Task requirements
Repeat the data exactly, leaving out any image.

%%

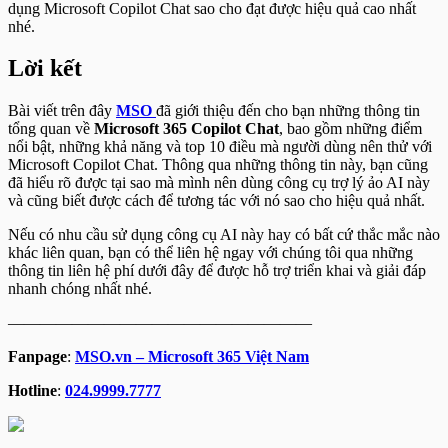
dụng Microsoft Copilot Chat sao cho đạt được hiệu quả cao nhất
nhé.
Lời kết
Bài viết trên đây
MSO
đã giới thiệu đến cho bạn những thông tin
tổng quan về
Microsoft 365 Copilot Chat
, bao gồm những điểm
nổi bật, những khả năng và top 10 điều mà người dùng nên thử với
Microsoft Copilot Chat. Thông qua những thông tin này, bạn cũng
đã hiểu rõ được tại sao mà mình nên dùng công cụ trợ lý ảo AI này
và cũng biết được cách để tương tác với nó sao cho hiệu quả nhất.
Nếu có nhu cầu sử dụng công cụ AI này hay có bất cứ thắc mắc nào
khác liên quan, bạn có thể liên hệ ngay với chúng tôi qua những
thông tin liên hệ phí dưới đây để được hỗ trợ triển khai và giải đáp
nhanh chóng nhất nhé.
———————————————————
Fanpage
:
MSO.vn – Microsoft 365 Việt Nam
Hotline
:
024.9999.7777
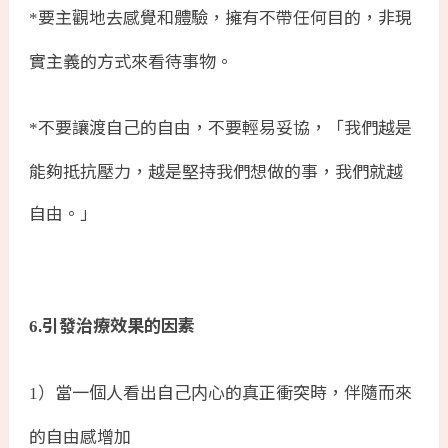
要主觀地去感覺和體驗，擁有不帶任何目的，非現
*
實主義的方式來看待事物。
不要讓渡自己的自由，不要輕易妥協，「我們越是
*
能夠抵抗壓力，越是堅持我們想做的事，我們就越
自由。」
引發治療效果的因素
6.
）當一個人看出自己内心的真正衝突時，伴隨而來
1
的自由感增加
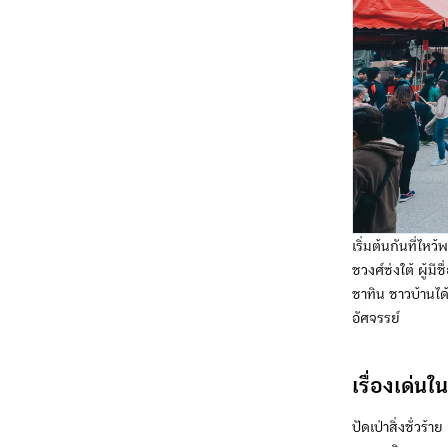
เริ่มต้นกันที่ไหว
ชวงศ์ซ่งใต้ ผู้ม
ชาทิน ชาวบ้านได้
อัศจรรย์
เรื่องเด่
ปัดเป่าสิ่งชั่วร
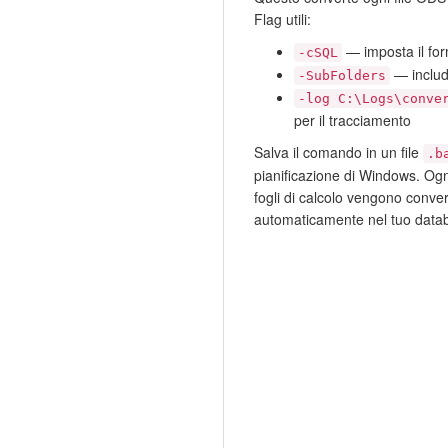
Flag utili:
— imposta il fo
-cSQL
— include
-SubFolders
-log C:\Logs\conve
per il tracciamento
Salva il comando in un file
.b
pianificazione di Windows. Ogn
fogli di calcolo vengono conver
automaticamente nel tuo data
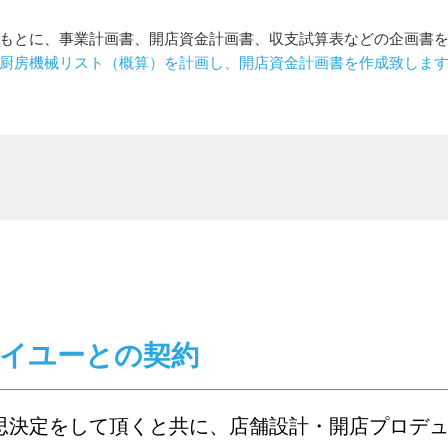
もとに、事業計画書、開店資金計画書、収支試算表などの企画書
厨房機械リスト（概算）を計画し、開店資金計画書を作成致しま
ダイユーとの契約
思決定をして頂くと共に、店舗設計・開店プロデ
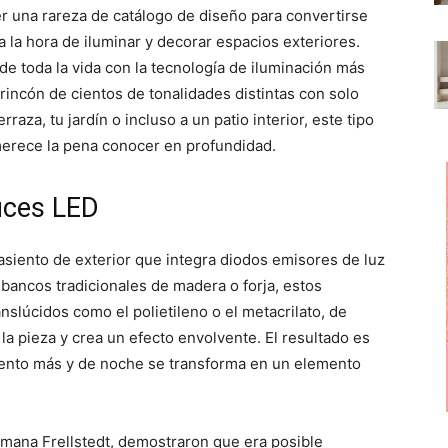
p
p
p
r una rareza de catálogo de diseño para convertirse
a
a
a
r
r
r
 la hora de iluminar y decorar espacios exteriores.
t
t
t
i
i
i
 de toda la vida con la tecnología de iluminación más
r
r
r
rincón de cientos de tonalidades distintas con solo
e
e
e
n
n
n
rraza, tu jardín o incluso a un patio interior, este tipo
merece la pena conocer en profundidad.
uces LED
asiento de exterior que integra diodos emisores de luz
 bancos tradicionales de madera o forja, estos
nslúcidos como el polietileno o el metacrilato, de
la pieza y crea un efecto envolvente. El resultado es
ento más y de noche se transforma en un elemento
mana Frellstedt, demostraron que era posible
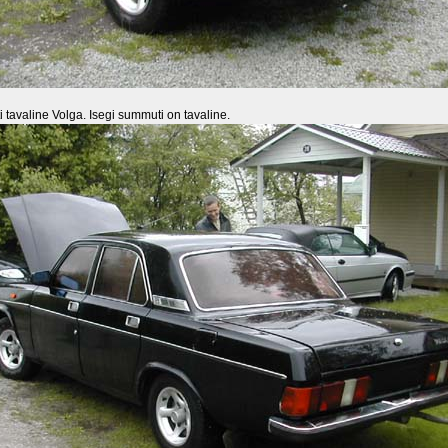
i tavaline Volga. Isegi summuti on tavaline.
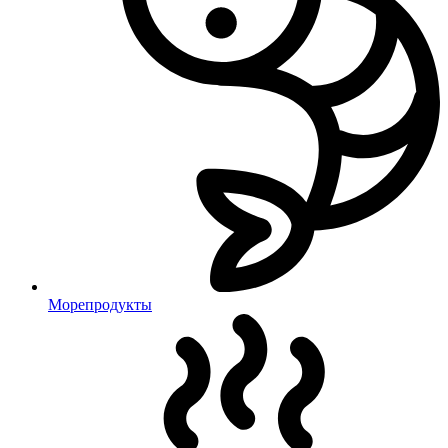
Морепродукты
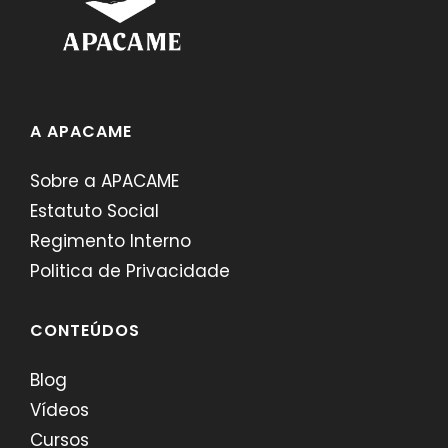
A APACAME
Sobre a APACAME
Estatuto Social
Regimento Interno
Politica de Privacidade
CONTEÚDOS
Blog
Vídeos
Cursos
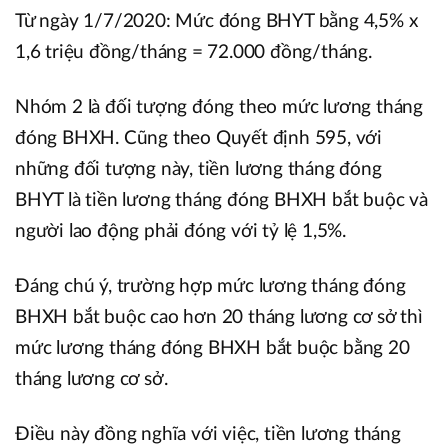
Từ ngày 1/7/2020: Mức đóng BHYT bằng 4,5% x
1,6 triệu đồng/tháng = 72.000 đồng/tháng.
Nhóm 2 là đối tượng đóng theo mức lương tháng
đóng BHXH. Cũng theo Quyết định 595, với
những đối tượng này, tiền lương tháng đóng
BHYT là tiền lương tháng đóng BHXH bắt buộc và
người lao động phải đóng với tỷ lệ 1,5%.
Đáng chú ý, trường hợp mức lương tháng đóng
BHXH bắt buộc cao hơn 20 tháng lương cơ sở thì
mức lương tháng đóng BHXH bắt buộc bằng 20
tháng lương cơ sở.
Điều này đồng nghĩa với việc, tiền lương tháng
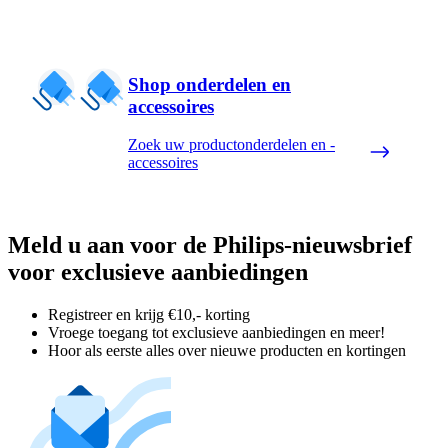
Shop onderdelen en
accessoires
Zoek uw productonderdelen en -
accessoires
Meld u aan voor de Philips-nieuwsbrief
voor exclusieve aanbiedingen
Registreer en krijg €10,- korting
Vroege toegang tot exclusieve aanbiedingen en meer!
Hoor als eerste alles over nieuwe producten en kortingen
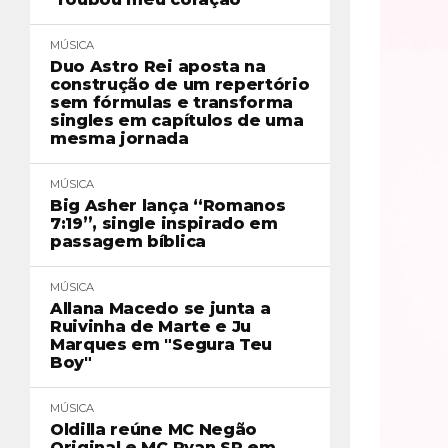
MÚSICA
Duo Astro Rei aposta na
construção de um repertório
sem fórmulas e transforma
singles em capítulos de uma
mesma jornada
MÚSICA
Big Asher lança “Romanos
7:19”, single inspirado em
passagem bíblica
MÚSICA
Allana Macedo se junta a
Ruivinha de Marte e Ju
Marques em "Segura Teu
Boy"
MÚSICA
Oldilla reúne MC Negão
Original e MC Ryan SP em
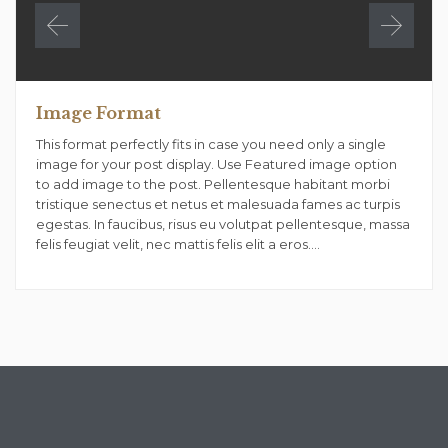
Image Format
This format perfectly fits in case you need only a single
image for your post display. Use Featured image option
to add image to the post. Pellentesque habitant morbi
tristique senectus et netus et malesuada fames ac turpis
egestas. In faucibus, risus eu volutpat pellentesque, massa
felis feugiat velit, nec mattis felis elit a eros….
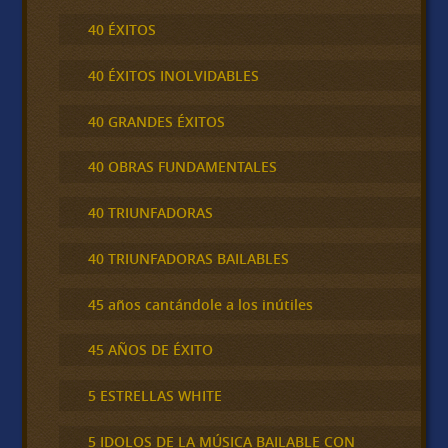
40 ÉXITOS
40 ÉXITOS INOLVIDABLES
40 GRANDES ÉXITOS
40 OBRAS FUNDAMENTALES
40 TRIUNFADORAS
40 TRIUNFADORAS BAILABLES
45 años cantándole a los inútiles
45 AÑOS DE ÉXITO
5 ESTRELLAS WHITE
5 IDOLOS DE LA MÚSICA BAILABLE CON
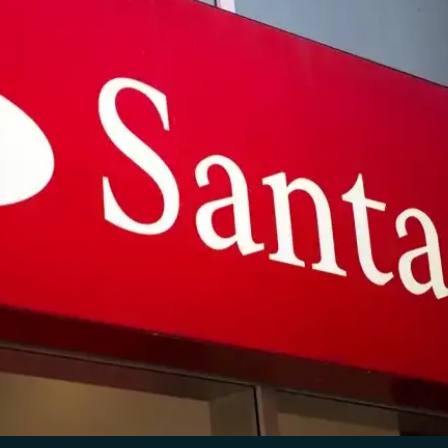
Anderson Timm
26 de mar.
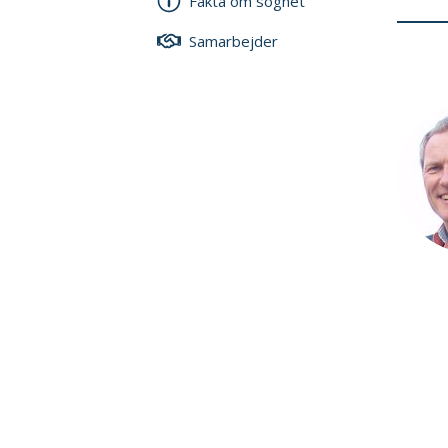
Fakta om sognet
Samarbejder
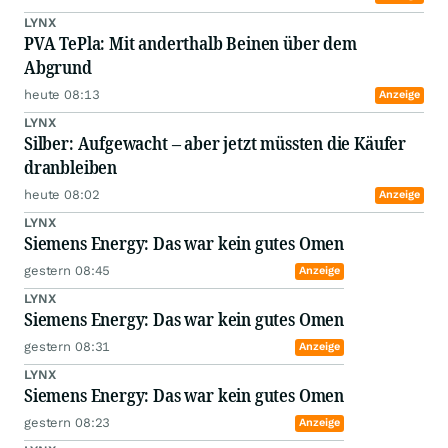
LYNX
PVA TePla: Mit anderthalb Beinen über dem
Abgrund
heute 08:13
Anzeige
LYNX
Silber: Aufgewacht – aber jetzt müssten die Käufer
dranbleiben
heute 08:02
Anzeige
LYNX
Siemens Energy: Das war kein gutes Omen
gestern 08:45
Anzeige
LYNX
Siemens Energy: Das war kein gutes Omen
gestern 08:31
Anzeige
LYNX
Siemens Energy: Das war kein gutes Omen
gestern 08:23
Anzeige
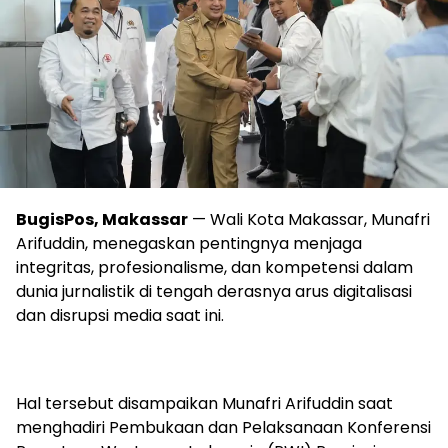
BugisPos, Makassar
— Wali Kota Makassar, Munafri
Arifuddin, menegaskan pentingnya menjaga
integritas, profesionalisme, dan kompetensi dalam
dunia jurnalistik di tengah derasnya arus digitalisasi
dan disrupsi media saat ini.
Hal tersebut disampaikan Munafri Arifuddin saat
menghadiri Pembukaan dan Pelaksanaan Konferensi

%%

Reply to the task
dụng Microsoft Copilot Chat sao cho đạt được hiệu quả cao nhất
nhé.
Lời kết
Bài viết trên đây
MSO
đã giới thiệu đến cho bạn những thông tin
tổng quan về
Microsoft 365 Copilot Chat
, bao gồm những điểm
nổi bật, những khả năng và top 10 điều mà người dùng nên thử với
Microsoft Copilot Chat. Thông qua những thông tin này, bạn cũng
đã hiểu rõ được tại sao mà mình nên dùng công cụ trợ lý ảo AI này
và cũng biết được cách để tương tác với nó sao cho hiệu quả nhất.
Nếu có nhu cầu sử dụng công cụ AI này hay có bất cứ thắc mắc nào
khác liên quan, bạn có thể liên hệ ngay với chúng tôi qua những
thông tin liên hệ phí dưới đây để được hỗ trợ triển khai và giải đáp
nhanh chóng nhất nhé.
———————————————————
Fanpage
:
MSO.vn – Microsoft 365 Việt Nam
Hotline
:
024.9999.7777
要主觀地去感覺和體驗，擁有不帶任何目的，非現
*
實主義的方式來看待事物。
不要讓渡自己的自由，不要輕易妥協，「我們越是
*
能夠抵抗壓力，越是堅持我們想做的事，我們就越
自由。」
引發治療效果的因素
6.
）當一個人看出自己内心的真正衝突時，伴隨而來
1
的自由感增加
เริ่มต้นกันที่ไหว
ชวงศ์ซ่งใต้ ผู้ม
ชาทิน ชาวบ้านได้
อัศจรรย์
เรื่องเด่
ปัดเป่าสิ่งชั่วร
Flag utili:
— imposta il fo
-cSQL
— include
-SubFolders
-log C:\Logs\conve
per il tracciamento
Salva il comando in un file
.b
pianificazione di Windows. Ogn
fogli di calcolo vengono conver
automaticamente nel tuo data
もとに、事業計画書、開店資金計画書、収支試算表などの企画書
厨房機械リスト（概算）を計画し、開店資金計画書を作成致しま
ダイユーとの契約
思決定をして頂くと共に、店舗設計・開店プロデ
p
p
p
r una rareza de catálogo de diseño para convertirse
a
a
a
r
r
r
 la hora de iluminar y decorar espacios exteriores.
t
t
t
i
i
i
 de toda la vida con la tecnología de iluminación más
r
r
r
rincón de cientos de tonalidades distintas con solo
e
e
e
n
n
n
rraza, tu jardín o incluso a un patio interior, este tipo
merece la pena conocer en profundidad.
uces LED
asiento de exterior que integra diodos emisores de luz
 bancos tradicionales de madera o forja, estos
nslúcidos como el polietileno o el metacrilato, de
la pieza y crea un efecto envolvente. El resultado es
ento más y de noche se transforma en un elemento
mana Frellstedt, demostraron que era posible
i tavaline Volga. Isegi summuti on tavaline.
Морепродукты
A APACAME
Sobre a APACAME
Estatuto Social
Regimento Interno
Politica de Privacidade
CONTEÚDOS
Blog
Vídeos
Cursos
Từ ngày 1/7/2020: Mức đóng BHYT bằng 4,5% x
1,6 triệu đồng/tháng = 72.000 đồng/tháng.
Nhóm 2 là đối tượng đóng theo mức lương tháng
đóng BHXH. Cũng theo Quyết định 595, với
những đối tượng này, tiền lương tháng đóng
BHYT là tiền lương tháng đóng BHXH bắt buộc và
người lao động phải đóng với tỷ lệ 1,5%.
Đáng chú ý, trường hợp mức lương tháng đóng
BHXH bắt buộc cao hơn 20 tháng lương cơ sở thì
mức lương tháng đóng BHXH bắt buộc bằng 20
tháng lương cơ sở.
Điều này đồng nghĩa với việc, tiền lương tháng
Shop onderdelen en
accessoires
Zoek uw productonderdelen en -
accessoires
Meld u aan voor de Philips-nieuwsbrief
voor exclusieve aanbiedingen
Registreer en krijg €10,- korting
Vroege toegang tot exclusieve aanbiedingen en meer!
Hoor als eerste alles over nieuwe producten en kortingen
MÚSICA
Duo Astro Rei aposta na
construção de um repertório
sem fórmulas e transforma
singles em capítulos de uma
mesma jornada
MÚSICA
Big Asher lança “Romanos
7:19”, single inspirado em
passagem bíblica
MÚSICA
Allana Macedo se junta a
Ruivinha de Marte e Ju
Marques em "Segura Teu
Boy"
MÚSICA
Oldilla reúne MC Negão
Original e MC Ryan SP em
Image Format
This format perfectly fits in case you need only a single
image for your post display. Use Featured image option
to add image to the post. Pellentesque habitant morbi
tristique senectus et netus et malesuada fames ac turpis
egestas. In faucibus, risus eu volutpat pellentesque, massa
felis feugiat velit, nec mattis felis elit a eros….
40 ÉXITOS
40 ÉXITOS INOLVIDABLES
40 GRANDES ÉXITOS
40 OBRAS FUNDAMENTALES
40 TRIUNFADORAS
40 TRIUNFADORAS BAILABLES
45 años cantándole a los inútiles
45 AÑOS DE ÉXITO
5 ESTRELLAS WHITE
5 IDOLOS DE LA MÚSICA BAILABLE CON
Anderson Timm
26 de mar.
Fakta om sognet
Samarbejder
LYNX
PVA TePla: Mit anderthalb Beinen über dem
Abgrund
heute 08:13
Anzeige
LYNX
Silber: Aufgewacht – aber jetzt müssten die Käufer
dranbleiben
heute 08:02
Anzeige
LYNX
Siemens Energy: Das war kein gutes Omen
gestern 08:45
Anzeige
LYNX
Siemens Energy: Das war kein gutes Omen
gestern 08:31
Anzeige
LYNX
Siemens Energy: Das war kein gutes Omen
gestern 08:23
Anzeige
BugisPos, Makassar
— Wali Kota Makassar, Munafri
Arifuddin, menegaskan pentingnya menjaga
integritas, profesionalisme, dan kompetensi dalam
dunia jurnalistik di tengah derasnya arus digitalisasi
dan disrupsi media saat ini.
Hal tersebut disampaikan Munafri Arifuddin saat
menghadiri Pembukaan dan Pelaksanaan Konferensi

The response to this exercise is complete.